Check your understanding:
A. Answer each question from the capital expenditures passage that follows, one per line, marking each answer to match:
(i) What were the aggregate maintenance capital expenditures for the year ended December 31, 2019?
(ii) On what basis are capital expenditures classified as maintenance or expansion?
(iii) What amount has been budgeted for expansion capital expenditures during 2020?
B. From the capital expenditures passage that follows, set down the part that opens with the words containing "Given our growth" and closes with "and $208.7 million, respectively.".
C. Translate this sentence from the capital expenditures passage that follows into Spanish: "We classify capital expenditures as maintenance or expansion on an individual asset basis."

Passage to read:
::::::::::

Capital Expenditures
The compression services business is capital intensive, requiring significant
investment to maintain, expand and upgrade existing operations. Our capital
requirements have consisted primarily of, and we anticipate that our capital
requirements will continue to consist primarily of, the following:
•      maintenance capital expenditures, which are capital expenditures made to

maintain the operating capacity of our assets and extend their useful

lives, to replace partially or fully depreciated assets, or other capital


       expenditures that are incurred in maintaining our existing business and
       related operating income; and

• expansion capital expenditures, which are capital expenditures made to

expand the operating capacity or operating income capacity of assets,

including by acquisition of compression units or through modification of

existing compression units to increase their capacity, or to replace

certain partially or fully depreciated assets that were not currently

generating operating income.




We classify capital expenditures as maintenance or expansion on an individual
asset basis. Over the long term, we expect that our maintenance capital
expenditure requirements will continue to increase as the overall size and age
of our fleet increases. Our aggregate maintenance capital expenditures for the
years ended December 31, 2019 and 2018 were $29.6 million and $32.5 million,
respectively. We currently plan to spend approximately $32.0 million in
maintenance capital expenditures during 2020, including parts consumed from
inventory.
Given our growth objectives and anticipated demand from our customers we
anticipate that we will continue to make expansion capital expenditures. Without
giving effect to any equipment we may acquire pursuant to any future
acquisitions, we currently have budgeted between $110.0 million and $120.0
million in expansion capital expenditures during 2020. Our expansion capital
expenditures for the years ended December 31, 2019 and 2018 were $170.3 million
and $208.7 million, respectively.

::::::::::

Extracted data:
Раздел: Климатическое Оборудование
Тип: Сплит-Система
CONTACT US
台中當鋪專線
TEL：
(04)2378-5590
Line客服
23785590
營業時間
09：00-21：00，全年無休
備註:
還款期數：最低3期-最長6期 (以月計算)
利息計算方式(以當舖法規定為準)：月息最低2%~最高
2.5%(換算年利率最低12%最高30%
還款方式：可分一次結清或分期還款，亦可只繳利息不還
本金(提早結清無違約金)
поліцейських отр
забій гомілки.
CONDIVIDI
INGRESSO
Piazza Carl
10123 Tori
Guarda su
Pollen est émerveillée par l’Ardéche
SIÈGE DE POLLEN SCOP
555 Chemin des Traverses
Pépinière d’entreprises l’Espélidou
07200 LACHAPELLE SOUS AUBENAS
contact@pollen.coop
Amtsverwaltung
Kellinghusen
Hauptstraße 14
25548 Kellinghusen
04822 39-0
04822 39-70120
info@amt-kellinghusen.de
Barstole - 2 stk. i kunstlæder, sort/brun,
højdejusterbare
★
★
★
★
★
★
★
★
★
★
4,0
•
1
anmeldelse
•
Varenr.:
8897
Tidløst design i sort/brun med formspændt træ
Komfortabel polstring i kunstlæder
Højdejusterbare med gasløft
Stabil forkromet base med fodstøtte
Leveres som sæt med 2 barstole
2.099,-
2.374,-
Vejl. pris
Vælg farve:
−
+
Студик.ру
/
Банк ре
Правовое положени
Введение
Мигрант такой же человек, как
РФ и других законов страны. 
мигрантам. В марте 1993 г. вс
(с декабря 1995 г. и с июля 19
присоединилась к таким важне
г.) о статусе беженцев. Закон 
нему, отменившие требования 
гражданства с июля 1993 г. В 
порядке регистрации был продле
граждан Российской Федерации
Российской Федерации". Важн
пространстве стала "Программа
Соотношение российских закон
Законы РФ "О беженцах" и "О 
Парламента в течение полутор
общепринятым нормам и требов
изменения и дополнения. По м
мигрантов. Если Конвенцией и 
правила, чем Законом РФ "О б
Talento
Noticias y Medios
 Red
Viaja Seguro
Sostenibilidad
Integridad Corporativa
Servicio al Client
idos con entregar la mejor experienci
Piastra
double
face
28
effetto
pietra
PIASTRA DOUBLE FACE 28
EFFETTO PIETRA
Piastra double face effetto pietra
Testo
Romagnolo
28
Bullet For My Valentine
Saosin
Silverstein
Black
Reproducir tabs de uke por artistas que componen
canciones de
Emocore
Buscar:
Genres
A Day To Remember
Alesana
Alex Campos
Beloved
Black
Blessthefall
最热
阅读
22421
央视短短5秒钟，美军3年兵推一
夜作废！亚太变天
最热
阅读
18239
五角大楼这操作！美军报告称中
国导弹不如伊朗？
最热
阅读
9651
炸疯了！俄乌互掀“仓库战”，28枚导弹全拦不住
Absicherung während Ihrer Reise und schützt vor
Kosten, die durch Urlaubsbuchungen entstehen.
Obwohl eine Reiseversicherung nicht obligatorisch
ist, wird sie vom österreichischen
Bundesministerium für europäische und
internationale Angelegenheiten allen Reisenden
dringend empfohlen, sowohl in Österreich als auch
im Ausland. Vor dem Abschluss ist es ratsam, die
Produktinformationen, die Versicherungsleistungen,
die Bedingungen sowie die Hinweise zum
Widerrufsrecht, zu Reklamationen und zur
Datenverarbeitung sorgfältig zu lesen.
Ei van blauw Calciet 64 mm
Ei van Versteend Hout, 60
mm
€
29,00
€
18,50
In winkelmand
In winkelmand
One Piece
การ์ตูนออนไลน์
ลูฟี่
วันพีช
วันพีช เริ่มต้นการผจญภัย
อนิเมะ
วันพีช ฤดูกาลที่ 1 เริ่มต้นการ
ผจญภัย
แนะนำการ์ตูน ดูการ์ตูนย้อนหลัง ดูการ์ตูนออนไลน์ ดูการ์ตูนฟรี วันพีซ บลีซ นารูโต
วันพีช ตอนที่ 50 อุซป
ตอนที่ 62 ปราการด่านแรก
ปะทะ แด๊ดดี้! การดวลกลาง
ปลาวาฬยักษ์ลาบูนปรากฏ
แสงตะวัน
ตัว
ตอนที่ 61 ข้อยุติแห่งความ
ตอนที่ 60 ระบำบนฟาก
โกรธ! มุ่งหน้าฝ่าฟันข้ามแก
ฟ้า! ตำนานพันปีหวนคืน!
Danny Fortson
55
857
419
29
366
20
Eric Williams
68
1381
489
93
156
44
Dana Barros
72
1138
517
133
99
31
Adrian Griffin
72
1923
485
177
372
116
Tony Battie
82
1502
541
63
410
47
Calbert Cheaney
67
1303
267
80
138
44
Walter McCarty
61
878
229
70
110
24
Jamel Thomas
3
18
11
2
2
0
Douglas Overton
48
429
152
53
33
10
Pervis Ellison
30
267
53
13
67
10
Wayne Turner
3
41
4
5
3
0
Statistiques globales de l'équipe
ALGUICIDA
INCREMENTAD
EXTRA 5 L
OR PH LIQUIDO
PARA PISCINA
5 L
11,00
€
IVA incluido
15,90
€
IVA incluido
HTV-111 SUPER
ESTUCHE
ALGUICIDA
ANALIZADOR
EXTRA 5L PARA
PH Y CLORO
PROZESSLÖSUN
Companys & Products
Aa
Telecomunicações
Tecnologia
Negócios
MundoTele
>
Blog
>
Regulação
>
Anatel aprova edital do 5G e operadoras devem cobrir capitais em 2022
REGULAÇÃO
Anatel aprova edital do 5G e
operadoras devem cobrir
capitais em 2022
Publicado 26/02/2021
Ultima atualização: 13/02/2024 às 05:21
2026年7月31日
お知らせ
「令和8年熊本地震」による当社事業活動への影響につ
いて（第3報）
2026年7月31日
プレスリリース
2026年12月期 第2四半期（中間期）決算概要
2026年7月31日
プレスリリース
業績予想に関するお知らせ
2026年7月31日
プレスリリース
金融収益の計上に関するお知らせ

::::::::::

Answers in order:
A.
(i) $29.6 million
(ii) On an individual asset basis
(iii) Between $110.0 million and $120.0 million

B.
Given our growth objectives and anticipated demand from our customers we
anticipate that we will continue to make expansion capital expenditures. Without
giving effect to any equipment we may acquire pursuant to any future
acquisitions, we currently have budgeted between $110.0 million and $120.0
million in expansion capital expenditures during 2020. Our expansion capital
expenditures for the years ended December 31, 2019 and 2018 were $170.3 million
and $208.7 million, respectively.

C. Clasificamos los gastos de capital como de mantenimiento o de expansión de manera individual para cada activo.